- Zuletzt bearbeitet:
- Kommentare: 4
Bernardelli trägt schwer an seiner Eitelkeit
Ich schlendere gedankenverloren durch eine Buchhandlung.
Ich kann später, ach, was sag ich, schon nach fünf Sekunden nicht mehr sagen, was mir gerade eben durch den Kopf ging.
Ich schaue mir dieses und jenes Buch an.
Ich bin zum ersten mal seit vielen Jahren tief enttäuscht vom Angebot.
Ich finde nichts, was mein Interesse irgendwie fesseln könnte.

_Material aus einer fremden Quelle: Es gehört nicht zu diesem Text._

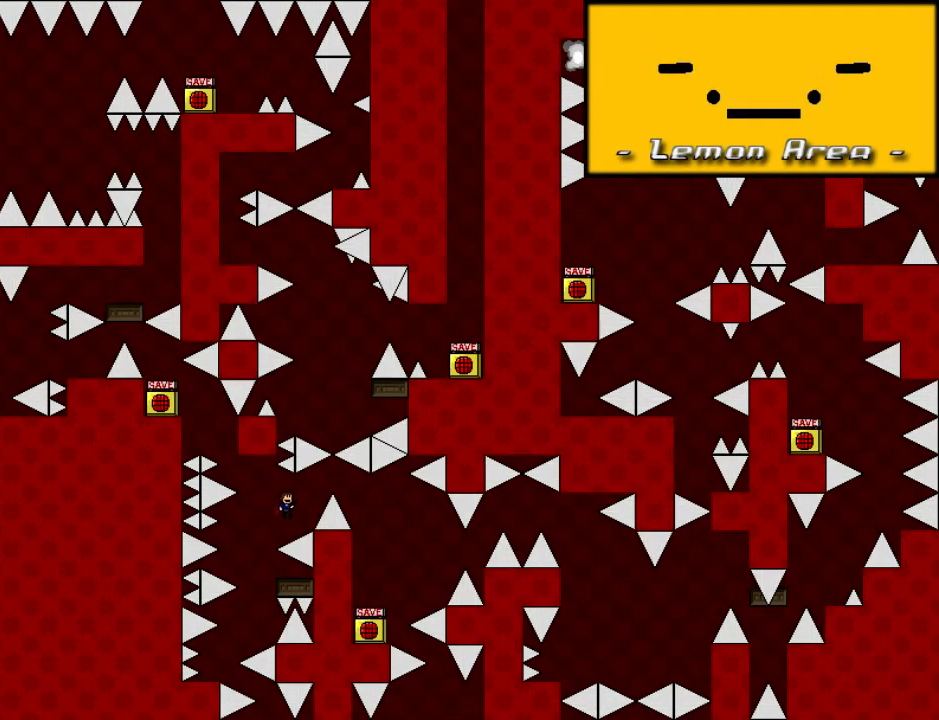
{"keys": [], "events": [[80, "shift_l", "down"], [160, "shift_l", "up"], [260, "right", "up"], [320, "right", "down"], [440, "right", "up"]]}
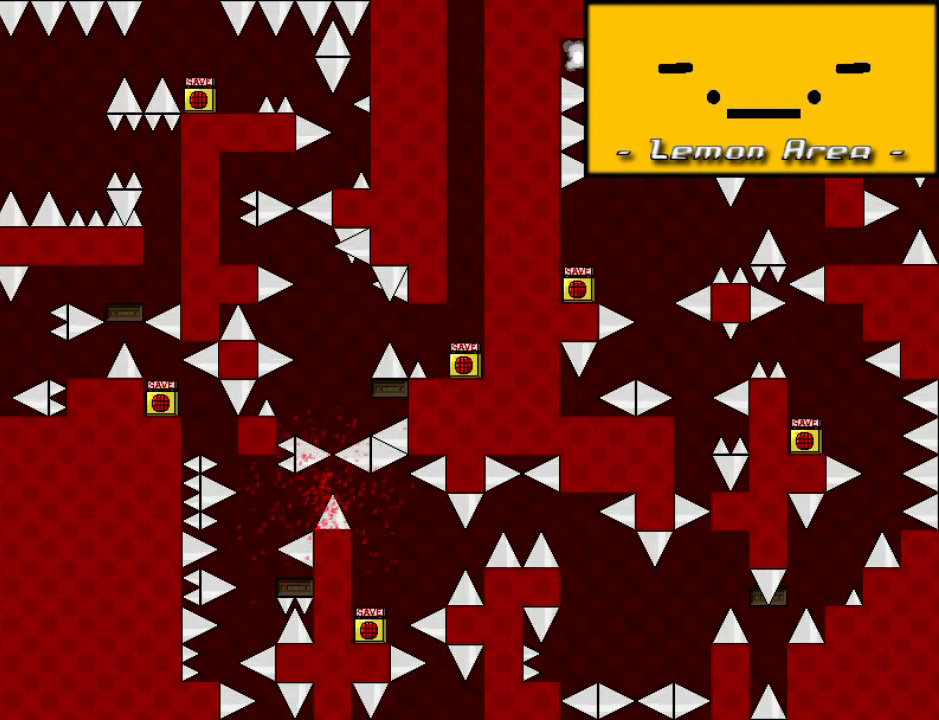
{"keys": ["right"], "events": [[20, "r", "down"], [100, "r", "up"], [300, "right", "down"]]}
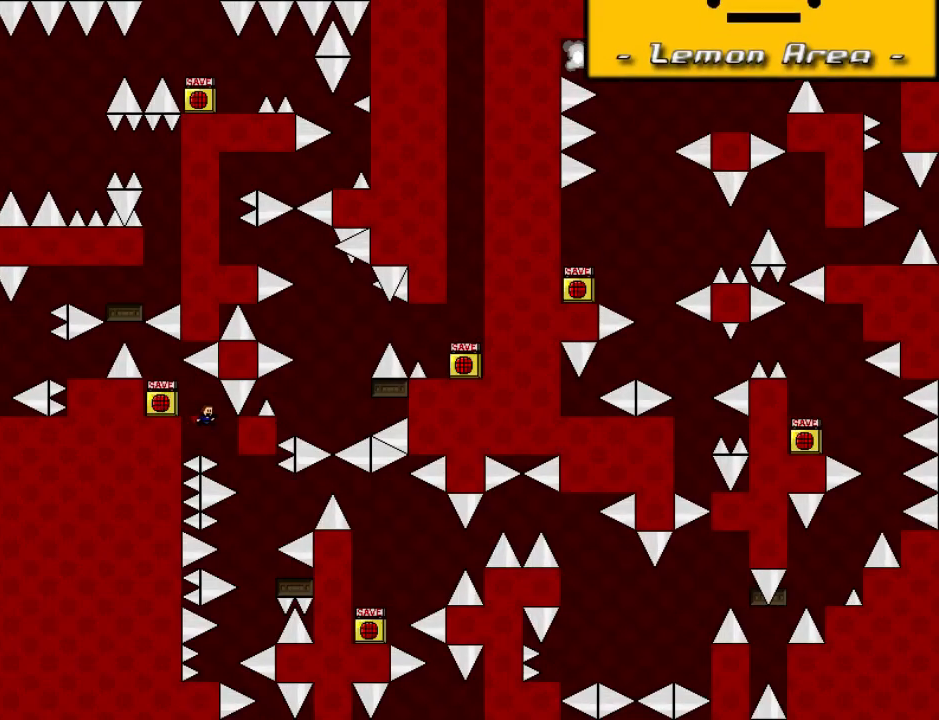
{"keys": [], "events": [[200, "shift_l", "down"], [220, "shift_l", "up"], [320, "right", "up"]]}
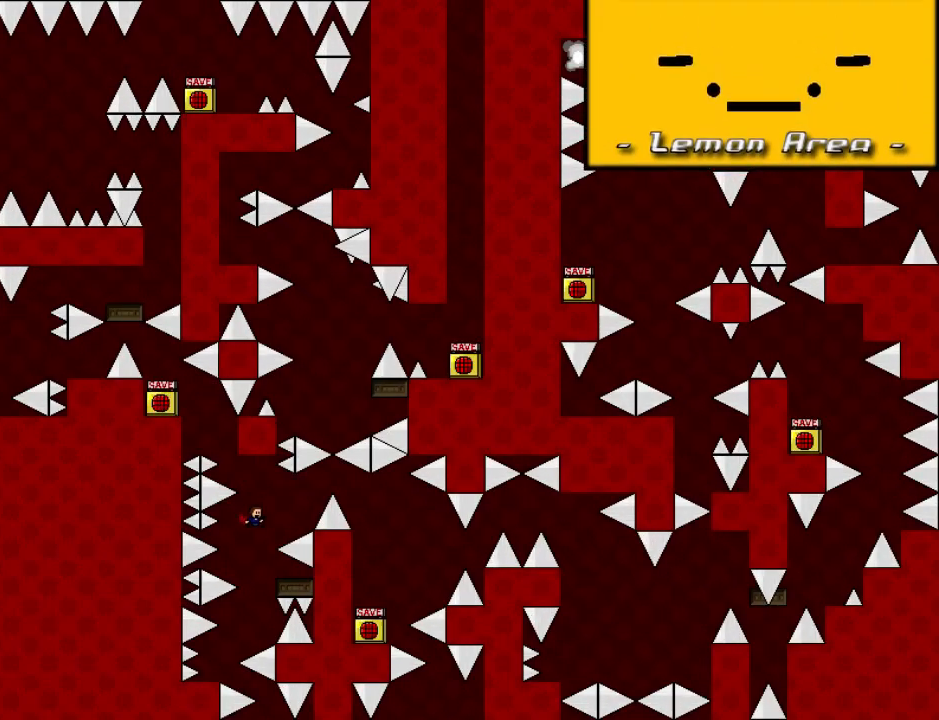
{"keys": [], "events": [[20, "right", "down"], [100, "right", "up"], [420, "r", "down"], [480, "r", "up"]]}
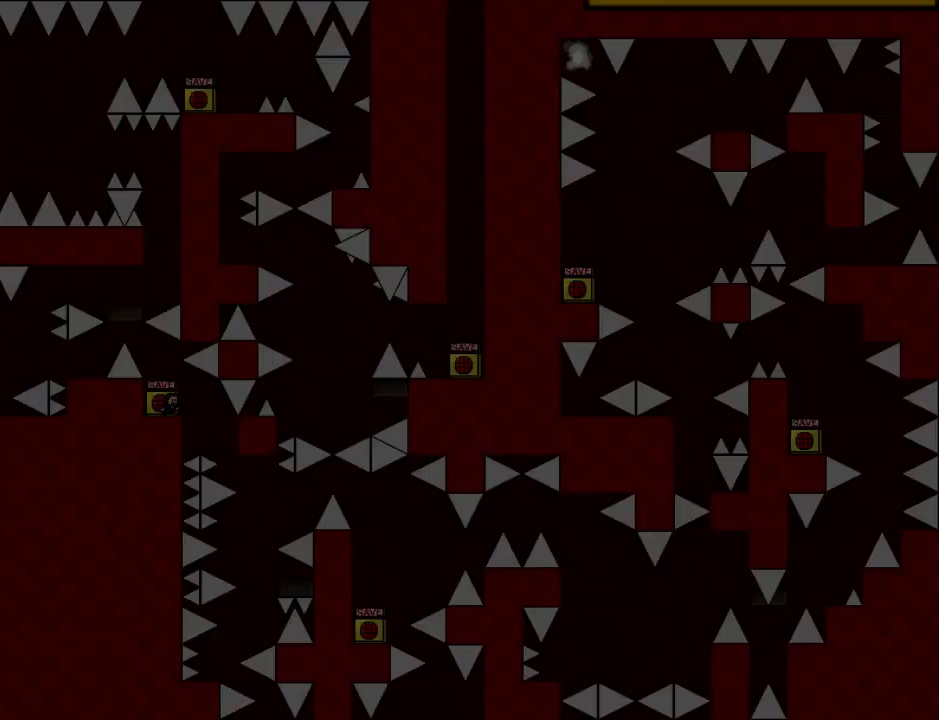
{"keys": ["right"], "events": [[20, "right", "down"], [440, "shift_l", "down"], [460, "shift_l", "up"]]}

Ich vermute, dass Thriller und Fantasystorys wohl zur Zeit ganz hip sind, jedenfalls liegen sie bergeweise und zum schnellen Zugreifen aufgeschichtet.
Ich finde keine Neuerscheinungen alter Vertrauter, dabei hätte mich ein druckfrischer Rilke durchaus berühren können.
Ich will schon das Geschäft verlassen, als mich ein fischiger Blick dieser ganz und gar nicht mehr jungen Buchhändlerin streift, eine Bücher-Verkaufs-ABM wohl.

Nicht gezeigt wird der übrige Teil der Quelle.